*BRIEF:* How many lines below hold the string "bənddə"? Report that number alone.

(Records excerpted from a collection)

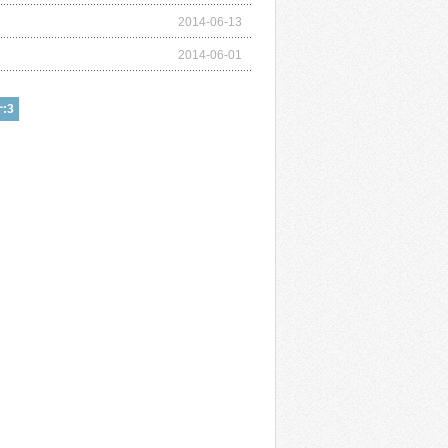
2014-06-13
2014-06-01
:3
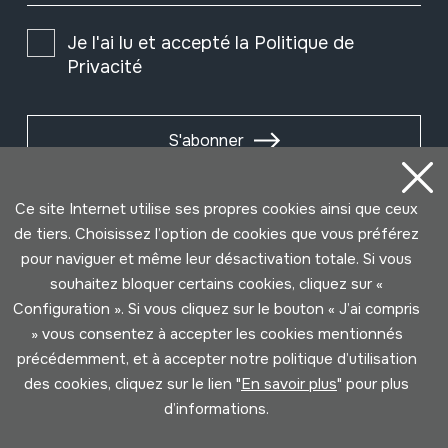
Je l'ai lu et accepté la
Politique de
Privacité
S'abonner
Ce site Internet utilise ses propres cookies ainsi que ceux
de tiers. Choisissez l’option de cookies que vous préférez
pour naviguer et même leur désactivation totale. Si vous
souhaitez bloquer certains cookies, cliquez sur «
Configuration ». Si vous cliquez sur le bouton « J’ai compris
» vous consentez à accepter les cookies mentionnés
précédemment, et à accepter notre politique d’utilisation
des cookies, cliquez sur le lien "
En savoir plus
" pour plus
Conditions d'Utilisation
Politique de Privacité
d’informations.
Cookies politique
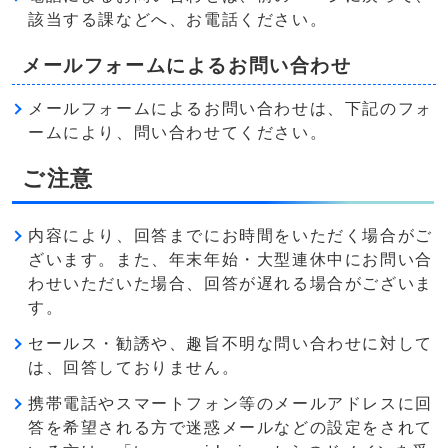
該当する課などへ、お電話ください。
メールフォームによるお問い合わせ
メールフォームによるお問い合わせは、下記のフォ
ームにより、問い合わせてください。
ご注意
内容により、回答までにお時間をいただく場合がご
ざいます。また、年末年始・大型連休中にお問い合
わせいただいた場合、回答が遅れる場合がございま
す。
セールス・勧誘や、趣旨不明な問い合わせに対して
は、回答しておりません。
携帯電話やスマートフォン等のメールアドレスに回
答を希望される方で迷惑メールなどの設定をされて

--

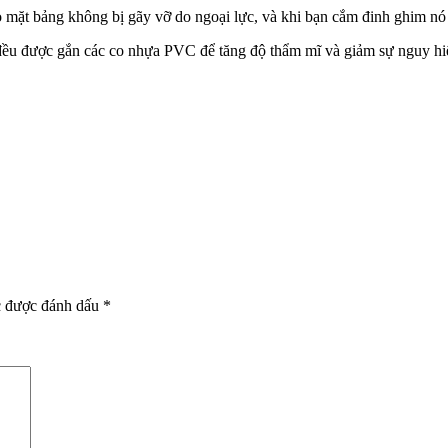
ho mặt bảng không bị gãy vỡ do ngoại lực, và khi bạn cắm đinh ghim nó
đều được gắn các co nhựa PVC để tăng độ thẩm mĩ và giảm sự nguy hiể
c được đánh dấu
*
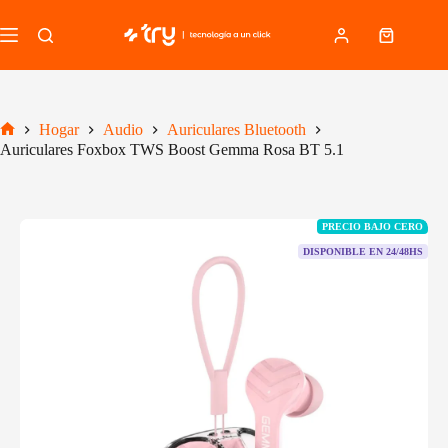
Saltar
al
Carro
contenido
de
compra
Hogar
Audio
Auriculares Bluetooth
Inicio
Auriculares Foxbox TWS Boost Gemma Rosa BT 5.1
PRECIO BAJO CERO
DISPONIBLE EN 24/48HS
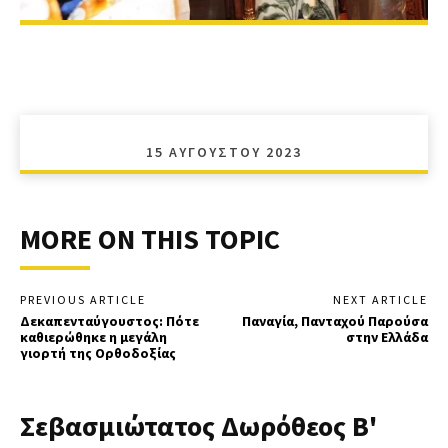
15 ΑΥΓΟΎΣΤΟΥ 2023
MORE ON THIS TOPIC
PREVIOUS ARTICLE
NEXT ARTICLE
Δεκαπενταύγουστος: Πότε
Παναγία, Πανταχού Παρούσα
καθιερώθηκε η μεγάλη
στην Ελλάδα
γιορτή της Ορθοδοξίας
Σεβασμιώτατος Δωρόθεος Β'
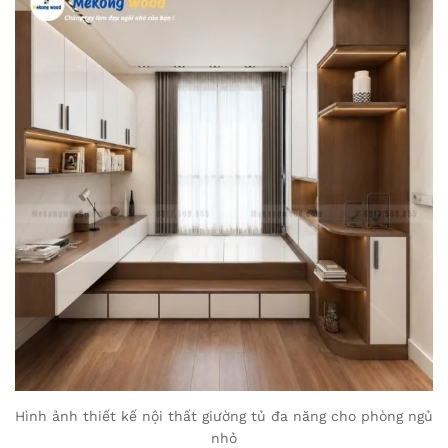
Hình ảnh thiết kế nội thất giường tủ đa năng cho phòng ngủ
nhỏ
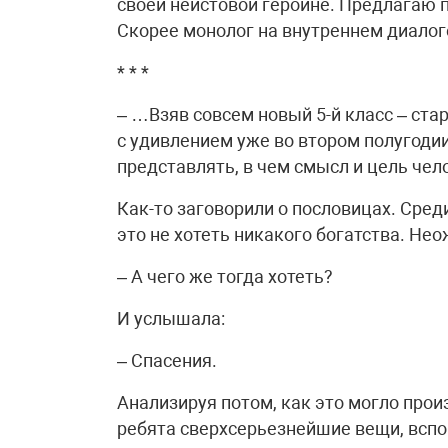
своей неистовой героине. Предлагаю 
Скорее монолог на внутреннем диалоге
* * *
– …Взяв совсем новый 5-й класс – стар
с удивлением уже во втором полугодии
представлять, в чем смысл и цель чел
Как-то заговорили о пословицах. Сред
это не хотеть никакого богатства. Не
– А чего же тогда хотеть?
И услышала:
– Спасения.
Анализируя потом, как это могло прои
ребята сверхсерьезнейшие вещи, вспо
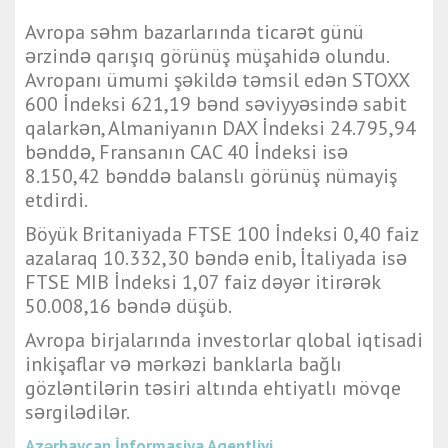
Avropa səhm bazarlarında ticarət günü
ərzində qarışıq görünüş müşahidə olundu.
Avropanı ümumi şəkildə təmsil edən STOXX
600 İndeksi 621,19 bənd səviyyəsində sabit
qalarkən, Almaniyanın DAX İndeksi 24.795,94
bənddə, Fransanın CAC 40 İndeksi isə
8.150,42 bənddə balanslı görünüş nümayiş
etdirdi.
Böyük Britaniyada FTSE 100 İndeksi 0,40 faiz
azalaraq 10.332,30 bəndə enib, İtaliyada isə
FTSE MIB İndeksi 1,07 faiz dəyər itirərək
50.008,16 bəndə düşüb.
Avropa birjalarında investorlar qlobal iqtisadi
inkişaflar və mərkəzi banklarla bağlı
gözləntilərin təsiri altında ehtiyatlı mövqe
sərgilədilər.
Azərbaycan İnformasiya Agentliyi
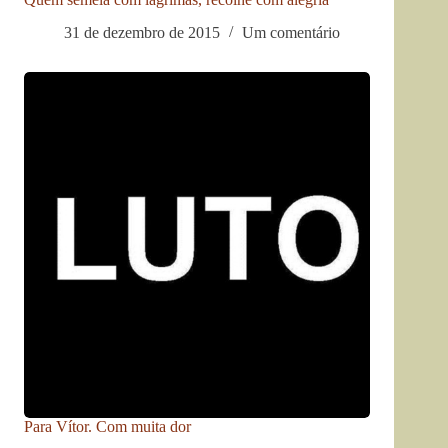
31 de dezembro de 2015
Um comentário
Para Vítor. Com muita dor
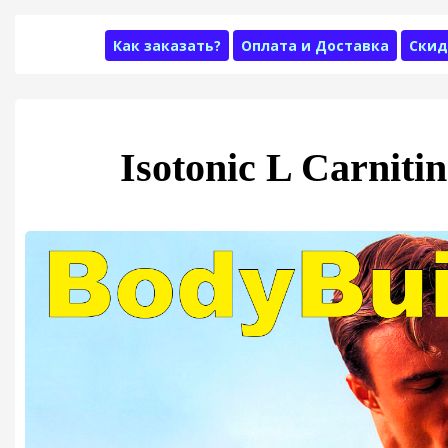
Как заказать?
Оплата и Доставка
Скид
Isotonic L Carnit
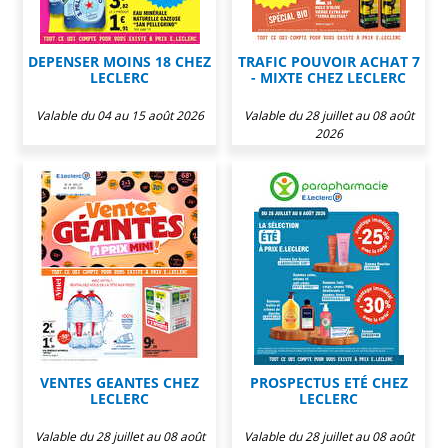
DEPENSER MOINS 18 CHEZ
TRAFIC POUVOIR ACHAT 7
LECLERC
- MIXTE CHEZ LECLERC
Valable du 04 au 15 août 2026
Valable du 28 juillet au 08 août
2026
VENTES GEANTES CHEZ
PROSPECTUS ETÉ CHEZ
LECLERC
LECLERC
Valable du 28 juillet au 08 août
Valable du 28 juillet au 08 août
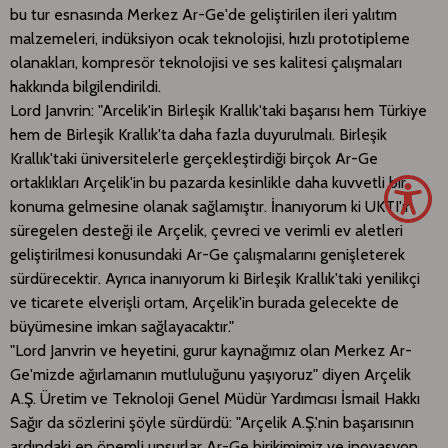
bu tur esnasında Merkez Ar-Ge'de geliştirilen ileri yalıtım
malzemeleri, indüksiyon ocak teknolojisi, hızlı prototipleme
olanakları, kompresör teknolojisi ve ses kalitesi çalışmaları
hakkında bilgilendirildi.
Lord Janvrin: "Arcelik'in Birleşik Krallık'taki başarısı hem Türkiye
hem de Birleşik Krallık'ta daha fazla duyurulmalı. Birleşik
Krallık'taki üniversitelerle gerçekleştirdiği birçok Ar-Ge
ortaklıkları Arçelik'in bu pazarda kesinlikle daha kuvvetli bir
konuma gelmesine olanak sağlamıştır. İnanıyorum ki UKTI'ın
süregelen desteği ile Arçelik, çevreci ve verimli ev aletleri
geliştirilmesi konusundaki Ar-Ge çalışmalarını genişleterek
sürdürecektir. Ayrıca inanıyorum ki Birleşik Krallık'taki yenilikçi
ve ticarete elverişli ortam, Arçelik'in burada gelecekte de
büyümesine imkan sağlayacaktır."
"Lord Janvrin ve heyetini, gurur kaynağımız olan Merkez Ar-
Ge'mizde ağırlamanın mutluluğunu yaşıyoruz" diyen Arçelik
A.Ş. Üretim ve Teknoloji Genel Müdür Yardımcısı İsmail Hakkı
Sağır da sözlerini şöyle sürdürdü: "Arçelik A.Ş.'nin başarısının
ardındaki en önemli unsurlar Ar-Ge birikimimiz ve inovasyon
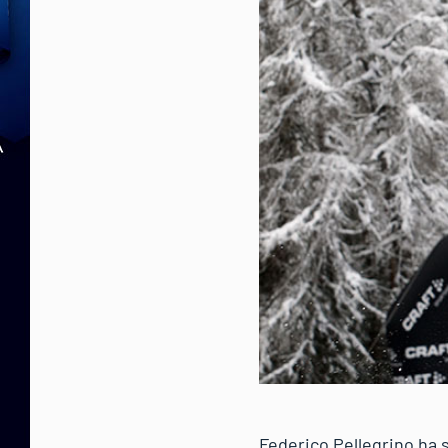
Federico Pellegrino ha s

* * *

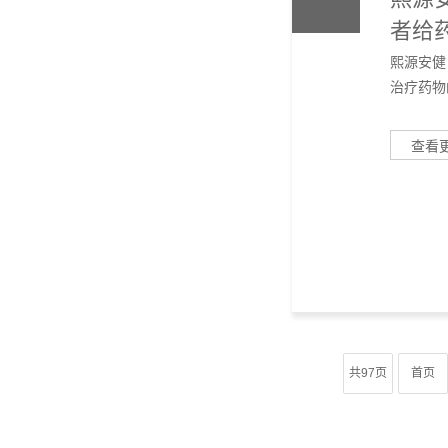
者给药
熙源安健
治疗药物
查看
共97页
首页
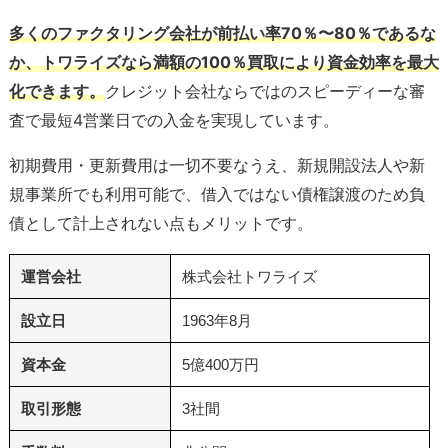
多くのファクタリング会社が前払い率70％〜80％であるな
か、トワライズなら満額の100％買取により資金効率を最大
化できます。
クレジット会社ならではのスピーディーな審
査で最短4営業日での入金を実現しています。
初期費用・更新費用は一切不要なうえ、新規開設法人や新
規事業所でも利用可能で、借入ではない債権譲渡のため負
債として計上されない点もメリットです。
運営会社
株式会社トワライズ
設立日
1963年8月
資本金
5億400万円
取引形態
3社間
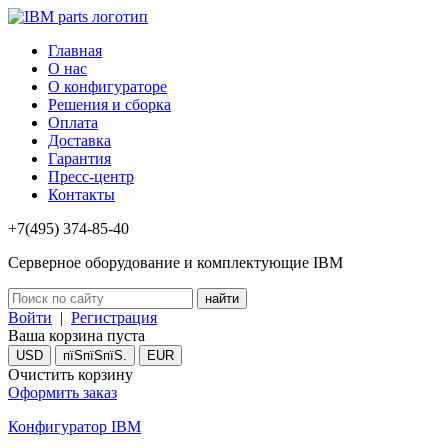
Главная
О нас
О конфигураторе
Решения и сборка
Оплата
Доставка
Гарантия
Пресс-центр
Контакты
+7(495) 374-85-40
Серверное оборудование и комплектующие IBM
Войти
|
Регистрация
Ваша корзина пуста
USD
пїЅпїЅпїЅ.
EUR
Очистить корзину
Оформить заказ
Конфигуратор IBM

*ANSWER BOX:* 2